__Text segment__.
Title : Placental derived-mesenchymal like stromal adherent cells and their therapeutic potential
Abstract:
Placental-derived mesenchymal-like adherent stromal cells (MLASCs) are proprietary culture expanded, undifferentiated mesenchymal-like adherent stromal cells derived from full term placental tissue that have immuno-modulatory and anti-inflammatory properties. These cells are available in systemic and injectable/local delivery formulations for use in endogenous repair and trophic support. MLASCs are isolated and expanded in a GMP clinical manufacturing facility and have demonstrated high batch-to-batch reproducibility of cell phenotype, growth rate, identity, and purity of final cell product derived from different donors. In vitro studies indicated that MLASCs grow to passage 23 and undergo normal senescence with no evidence of transformation or telomerase expression. MLASCs secrete a wide range of immunomodulatory cytokines (HGF, MCP-1, IL-6, VEGF, PDGF-BB, I-8, etc). In vivo animal studies demonstrated the immunomodulatory effects of MLASCs on innate immune cells (T cells, macrophages, and DC cells). The biodistribution of these cells was established, as well as efficacy in several animal models including Hind Limb Ischemia, Neuritis, Stroke, and Parkinson’s Disease. These cells target specific biological and cellular processes implicated in diseases including Crohn’s disease and diabetic foot ulcers, and diabetic peripheral neuropathy. In clinical studies, MLASCs have demonstrated the capability to support wound closure in patients with DFU and were well tolerated and demonstrated promising clinical response and remission rates in Crohn’s disease patients.
Audience Take Away:
- The presentation will provide key considerations for development of allogeneic off-the shelf cell technologies for various therapeutic applications.
- The characterization studies of MLASC provide a roadmap for development of a scalable allogeneic cell technology for clinical translation.
- The mechanism of action studies discussed in the presentation will provide a de-risking mechanism towards successful clinical translation.

__Given information__.
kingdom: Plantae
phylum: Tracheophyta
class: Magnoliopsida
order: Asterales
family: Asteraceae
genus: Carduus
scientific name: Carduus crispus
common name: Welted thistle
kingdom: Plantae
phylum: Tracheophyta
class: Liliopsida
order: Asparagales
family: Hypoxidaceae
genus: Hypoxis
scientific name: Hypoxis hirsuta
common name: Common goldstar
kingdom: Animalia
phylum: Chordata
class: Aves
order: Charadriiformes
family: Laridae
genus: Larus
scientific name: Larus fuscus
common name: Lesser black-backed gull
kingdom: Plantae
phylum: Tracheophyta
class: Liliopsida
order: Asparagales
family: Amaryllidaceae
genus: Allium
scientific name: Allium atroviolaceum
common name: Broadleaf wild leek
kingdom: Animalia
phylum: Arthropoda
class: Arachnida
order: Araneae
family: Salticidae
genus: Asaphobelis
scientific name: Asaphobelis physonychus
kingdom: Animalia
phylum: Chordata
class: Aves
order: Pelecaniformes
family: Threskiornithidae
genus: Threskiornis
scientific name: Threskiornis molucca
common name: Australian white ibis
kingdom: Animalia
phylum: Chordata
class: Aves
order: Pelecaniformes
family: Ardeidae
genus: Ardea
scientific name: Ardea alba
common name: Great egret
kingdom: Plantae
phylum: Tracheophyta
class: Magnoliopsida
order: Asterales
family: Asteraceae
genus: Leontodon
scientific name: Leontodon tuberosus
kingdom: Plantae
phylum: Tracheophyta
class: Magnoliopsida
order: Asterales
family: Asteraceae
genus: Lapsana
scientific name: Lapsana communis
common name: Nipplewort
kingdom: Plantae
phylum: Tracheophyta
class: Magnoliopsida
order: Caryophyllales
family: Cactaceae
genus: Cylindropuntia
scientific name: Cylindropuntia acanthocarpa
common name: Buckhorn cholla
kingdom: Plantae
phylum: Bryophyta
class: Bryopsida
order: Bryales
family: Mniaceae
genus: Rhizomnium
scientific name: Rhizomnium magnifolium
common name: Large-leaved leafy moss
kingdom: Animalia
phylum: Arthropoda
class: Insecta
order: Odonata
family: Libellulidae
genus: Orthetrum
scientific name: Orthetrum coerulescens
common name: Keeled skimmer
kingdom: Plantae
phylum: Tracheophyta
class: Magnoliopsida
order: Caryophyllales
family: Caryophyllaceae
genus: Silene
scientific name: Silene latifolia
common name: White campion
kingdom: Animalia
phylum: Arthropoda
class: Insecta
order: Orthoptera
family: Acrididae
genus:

__Things to do__.
1) In the placental stromal cell abstract, to what passage do MLASCs grow in vitro?
2) Change the part of the placental stromal cell abstract that opens with the words containing "- The characterization" and closes with "successful clinical translation.", putting "blueprint" in place of "roadmap".

__Solution list__.
1) Passage 23.

2)
- The characterization studies of MLASC provide a blueprint for development of a scalable allogeneic cell technology for clinical translation.
- The mechanism of action studies discussed in the presentation will provide a de-risking mechanism towards successful clinical translation.